Описторхозные абсцессы I типа при адекватной консервативной терапии не нуждаются в оперативном лечении. Дифференциальная диагностика с пиогенными абсцессами может вызывать затруднения.

. Абсцессы II типа. Имеют холангиогенное происхождение, развиваются на почве холангиоэктазов вследствие желчной гипертензии и гнойного холангита. Представляют собой множественные локально расширенные внутрипеченочные желчные протоки с утолщенными и уплотненными стенками на фоне общего повышения эхогенности ткани печени вследствие ее воспалительной инфильтрации. В просвете холангиоэктазов определяется слабоэхогенное содержимое, обусловленное гноем и детритом.


В зависимости от уровня поражения желчных протоков у больных описторхозом, существует 3 типа эхоскопической картины холангиоцеллюлярного рака печени [Толкаева М.В., 1999].

Опухоли внутрипеченочной локализации. Развиваются из мелких внутрипеченочных желчных протоков и характеризуются диффузно-инфильтративными изменениями паренхимы периферических отделов печени. Визуализируются в виде фрагментов гиперэхогенной ткани сглаженной структуры, без четких границ, с внутренними мелкими очагами пониженной или повышенной плотности и кальцинатами.



Часто сопровождаются мелкими холангиоэктазами в периферических отделах печени в зоне поражения. Дополнительный признак описторхозной инвазии — выраженные перидуктальные фиброзноинфильтративные изменения тканей, местами с элементами обызвествления. Опухоли внутрипеченочной локализации при описторхозе наиболее трудны для ультразвуковой диагностики в связи с диффузно-инфильтративным характером роста и невозможностью определения истинных границ поражения.

Опухоли с поражением ворот печени (центральная локализация). Характеризуются наличием в области портальных ворот печени объемного образования небольших размеров (до 3—5 см), без четких контуров, гипер-, изо- или гипоэхогенного относительно печеночной паренхимы. Сопровождаются обструкцией желчных протоков в зоне поражения и расширением проксимальной части внутрипеченочных желчных протоков.



. Опухоли с поражением дистальных желчных протоков.

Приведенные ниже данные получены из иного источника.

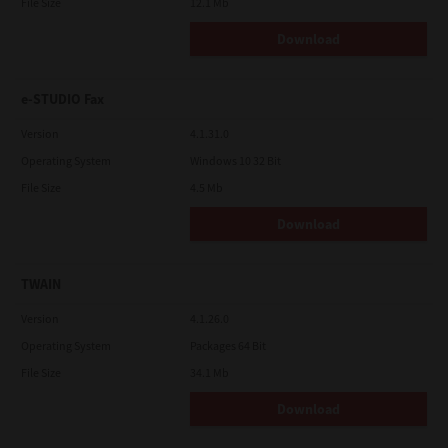
File Size
12.1 Mb
Download
e-STUDIO Fax
Version
4.1.31.0
Operating System
Windows 10 32 Bit
File Size
4.5 Mb
Download
TWAIN
Version
4.1.26.0
Operating System
Packages 64 Bit
File Size
34.1 Mb
Download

Для холангиоцеллюлярного рака характерно длительное бессимптомное течение заболевания. Сложности визуализации опухолей при ультразвуковом исследовании определяют позднюю диагностику. К моменту постановки диагноза у 85,7% больных имеется метастатическое поражение печени и лимфатических узлов.

Ультразвуковое исследование благодаря своей неинвазивности, информативности и точности получаемой информации является ценнейшим диагностическим методом, дающим возможности в большинстве случаев верифицировать диагноз очагового поражения печени до такой степени достоверности, что использование других диагностических методов становится необязательным. Сочетание ультразвукового метода исследования с допплерографией позволяет выяснить взаимоотношения патологического очага с сосудисто-протоковыми структурами печени и достаточно точно планировать объем и характер предстоящего оперативного вмешательства.